La richiesta di matrimonio in diretta tv

Così, dopo i 38 anni da Pooh (1971-2009) e i 50 milioni di dischi venduti, erano venuti i musical e altri successi. Ecco “Aladdin”, “Pinocchio”, “Mamma mia”. Poi ancora un tour, l’ultimo trionfale con i Pooh. Oltre un anno di palazzetti stracolmi, di entusiasmo da stadio per salutare un pubblico di fan innamorati che non avrebbe mai voluto lasciarli andare via. L’ultimo abbraccio all’Arena di Verona, quella dove Stefano decise un colpo di teatro annunciando le sue nozze e contemporaneamente chiedendo la mano in diretta tv della compagna da 12 anni, Tiziana Grandoni, la sua "Titti". Ventidue anni in meno e un feeling assoluto con l’unico scapolone impenitente dei Pooh, quello che quando si decise a fare il grande passo riuscì ancora una volta a sorprenderla.

Il vantaggio di sposarsi a 69 anni? Hai meno tempo per pentirti

Lui ovviamente accompagnò il giorno del sì con la solita ironia: “Il vero vantaggio di sposarsi alla mia età è che poi davanti hai meno tempo per pentirti di averlo fatto”, sosteneva.

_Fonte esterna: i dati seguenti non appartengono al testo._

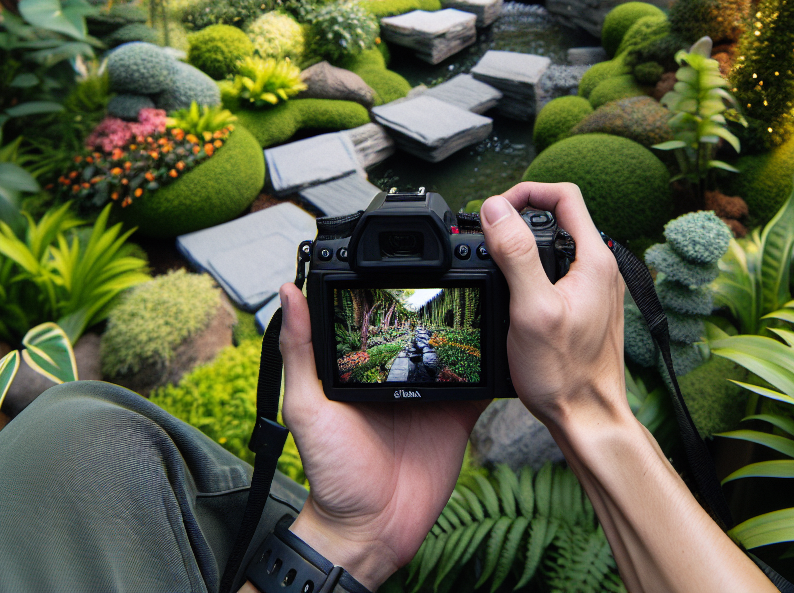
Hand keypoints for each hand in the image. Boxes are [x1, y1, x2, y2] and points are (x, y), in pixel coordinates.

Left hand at [276, 282, 485, 589]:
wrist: (370, 530)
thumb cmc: (331, 473)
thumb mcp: (307, 406)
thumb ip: (300, 350)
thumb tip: (289, 293)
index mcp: (363, 369)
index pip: (381, 323)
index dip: (390, 296)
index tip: (402, 263)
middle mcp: (398, 377)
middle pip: (423, 332)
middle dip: (437, 307)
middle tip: (458, 271)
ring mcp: (431, 394)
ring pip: (454, 350)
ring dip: (468, 330)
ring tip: (485, 296)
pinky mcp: (458, 415)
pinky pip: (480, 384)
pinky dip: (493, 365)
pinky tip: (504, 342)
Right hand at [478, 183, 630, 434]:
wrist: (587, 417)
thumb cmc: (564, 373)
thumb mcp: (531, 309)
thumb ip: (515, 255)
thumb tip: (496, 209)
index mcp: (594, 259)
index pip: (564, 196)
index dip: (526, 192)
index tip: (497, 209)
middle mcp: (601, 267)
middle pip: (559, 217)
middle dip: (520, 217)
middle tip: (489, 234)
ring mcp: (596, 287)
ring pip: (557, 244)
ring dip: (524, 244)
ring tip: (495, 259)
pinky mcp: (587, 305)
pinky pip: (559, 270)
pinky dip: (533, 268)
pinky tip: (513, 290)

Le nozze nel settembre del 2017, quando lui era un fresco sessantanovenne, con accanto gli amici di sempre, ancora increduli ma piacevolmente commossi. Stefano ci scrisse pure un libro destinato a vendere tantissimo: “Non mi sposerò mai! Come organizzare il matrimonio perfetto senza avere alcuna voglia di sposarsi”. E spiegò così il perché: “Tutto mi sembrava così divertente e surreale che appuntavo ogni cosa mi succedeva”. Il libro, insomma si è quasi scritto da solo. Al matrimonio tutte le sue ex fidanzate, divenute amiche: “Le mie ex erano quasi tutte al matrimonio. A dire il vero sono stati gli amici a rimanerci peggio: già dai tempi del liceo facevo dei sermoni sulla inutilità del contratto matrimoniale. Avevo messo su un gruppo di proseliti che giustamente si sono risentiti: “A Ste’ ma come sarebbe a dire: c’abbiamo 92 anni e non ci hai fatto sposare!”. Una storia d’amore vera, la loro. “Quando ho capito che era una cosa seria? Quando le ho permesso di cambiarmi il verso della carta igienica in bagno: io la voglio con lo strappo fronte-mondo, Titti no”.